Multilayer Graph Representations are mathematical constructs encoding multiple, heterogeneous relationships among aligned entities across distinct layers.
They employ aggregation methods like convex aggregation and supra-adjacency to combine diverse data modalities while preserving crucial network structures.
Advances in spectral analysis and deep learning have enabled robust clustering, embedding, and inference for scalable applications in real-world networks.

A multilayer graph, also commonly termed a multiplex or multilayer network, is a mathematical object encoding multiple, potentially heterogeneous, types of relationships among a set of entities. Each "layer" corresponds to one edge relation (or data modality), and nodes are typically aligned across layers. Such representations are fundamental in analyzing networks with multifaceted connectivity—examples include social networks with various kinds of ties, heterogeneous bio-networks, multichannel sensor data, and time-evolving graphs, as well as the internal representations of deep learning models. This article describes the principal mathematical models, spectral and learning-theoretic frameworks, and algorithmic implications of multilayer graph representations, with a focus on formal definitions, aggregation strategies, representation learning, and clustering, as well as connections to network science, optimization, and graph signal processing.
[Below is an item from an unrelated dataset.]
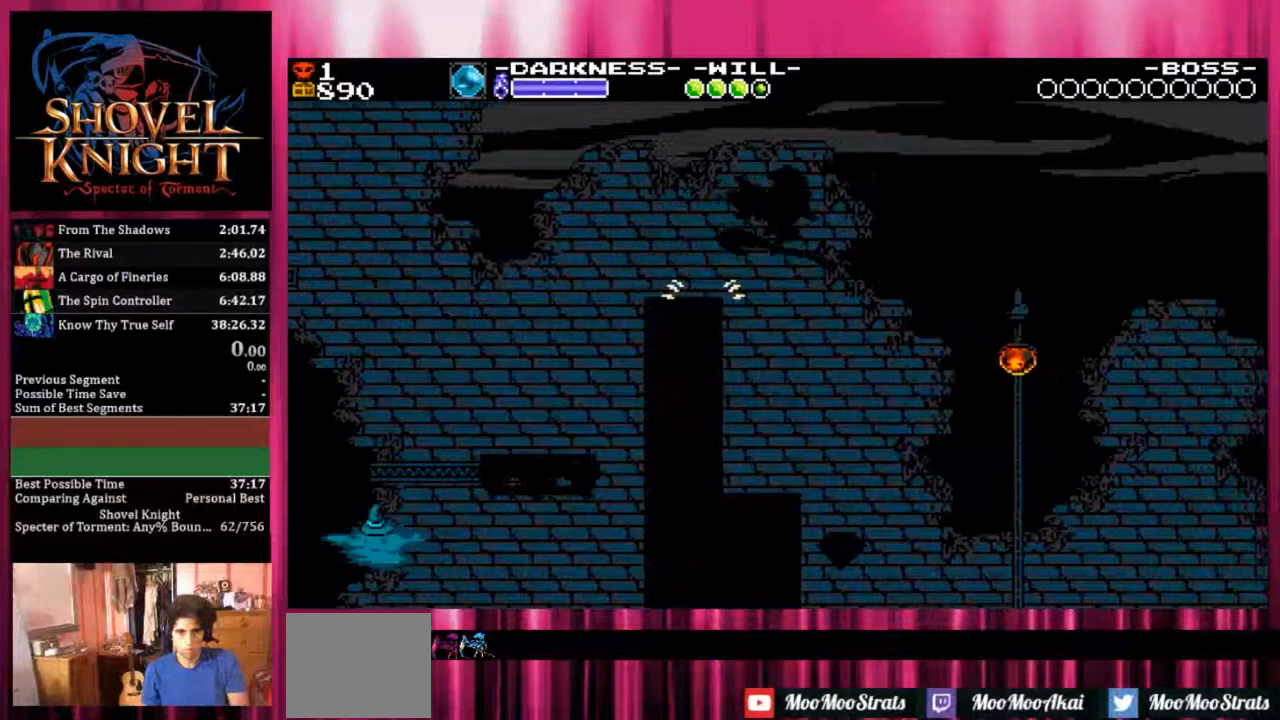
{"buttons": ["DPAD_DOWN", "DPAD_RIGHT"], "events": []}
1. Formal Models of Multilayer Graphs

A multilayer graph consists of a set of entities $V = \{1,\dots,n\}$ and $L$ layers, each associated with an undirected or directed graph $G^{(\ell)} = (V, E^{(\ell)})$ , $\ell=1,\dots,L$ . The adjacency matrices $A^{(\ell)} \in \mathbb{R}^{n \times n}$ encode the intra-layer edge structure, which may be binary or weighted, and are typically symmetric and hollow for undirected simple graphs. The ensemble $\{A^{(\ell)}\}_{\ell=1}^L$ is known as the multilayer adjacency tensor in some contexts.

A more general formalization is the MultiAspect Graph (MAG), suitable for representing higher-order and time-varying systems, as $H = (A, E)$ , where $A$ is a list of $p$ aspects and edges are $2p$-tuples forming $E \subseteq \times_{n=1}^{2p} A[(n-1 \bmod p)+1]$ . This formalism enables flexible representation of multi-mode, time-resolved, or attribute-rich structures (Wehmuth et al., 2015). Also relevant are supra-adjacency constructions, where all possible node-layer pairs are expanded into a single, large graph with both intra- and inter-layer (coupling) edges (Sánchez-García et al., 2013).
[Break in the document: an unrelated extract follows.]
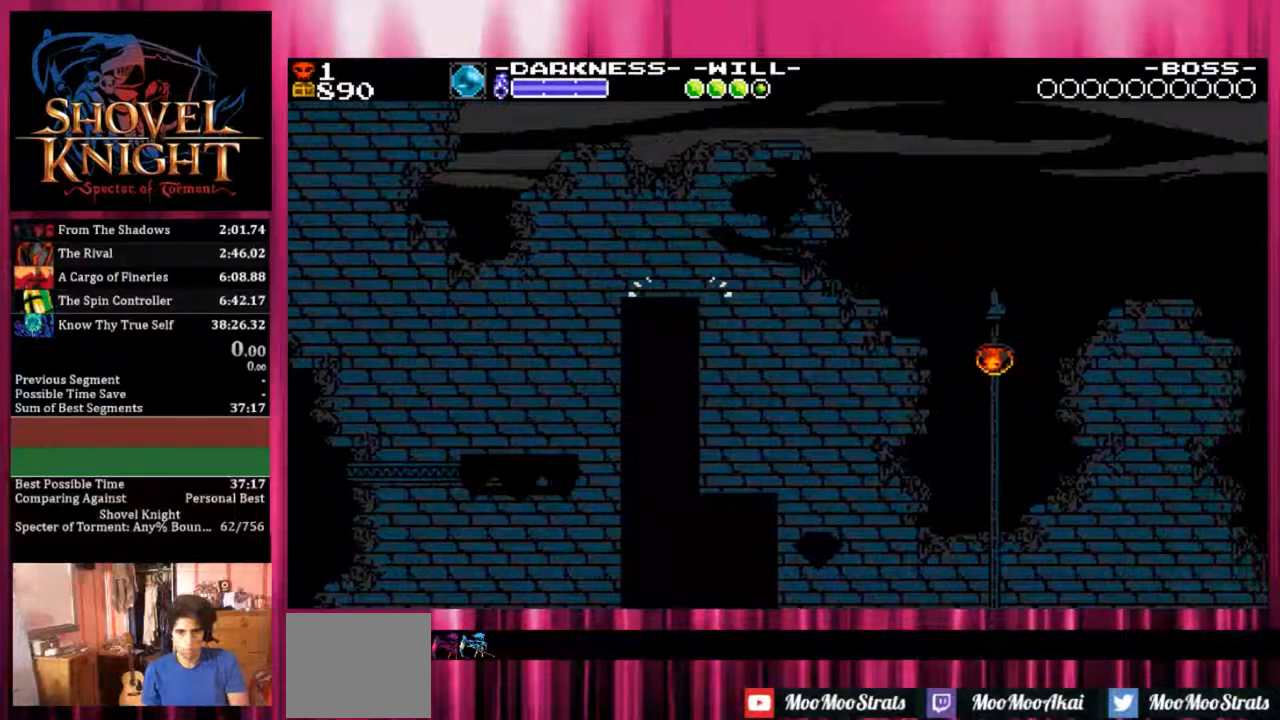
{"buttons": ["SQUARE", "DPAD_DOWN", "DPAD_RIGHT"], "events": [[283, "SQUARE", "down"]]}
One important distinction is whether inter-layer edges exist (connecting a node to its counterpart across layers) or if layers are only coupled via aggregation or implicit correspondences. In some domains, layers are node-aligned and share the same $V$ ; in others, node sets may differ.

2. Aggregation and Dimensionality Reduction Strategies

A central challenge in multilayer graph analysis is how to combine or aggregate the different layers for inference or representation learning. Several approaches are established:

Convex Layer Aggregation: The most principled and widely adopted method is convex aggregation, where a weight vector $w \in \Delta_L$ (the (L−1)-simplex) combines adjacency matrices as $A(w) = \sum_{\ell=1}^L w_\ell A^{(\ell)}$ (Chen et al., 2016). This preserves positive-semidefiniteness and admits geometric and statistical interpretations. Searching over $w$ can adaptively emphasize more informative layers.
Network and Results Aggregation (Embeddings): One may merge all layers into a single simple graph (network aggregation) or concatenate per-layer embeddings after running a node embedding method on each layer separately (results aggregation) (Liu et al., 2017).
Supra-Adjacency and Quotient Graphs: The supra-adjacency matrix represents all node-layer pairs as vertices and models both intra- and inter-layer edges. Two spectral quotient constructions are important: the "network of layers" quotient collapses all nodes within a layer, yielding an $L \times L$ layer-coupling matrix; the "aggregate network" collapses all layer-instances of each node, reflecting overall connectivity (Sánchez-García et al., 2013).
Tensor-Based Constructions: In applications such as graph signal processing, multilayer graphs are encoded as fourth-order adjacency tensors $\mathcal{A} \in \mathbb{R}^{M \times N \times M \times N}$ , capturing the full range of intra- and inter-layer connections, naturally supporting spectral and multilinear analysis (Zhang et al., 2021).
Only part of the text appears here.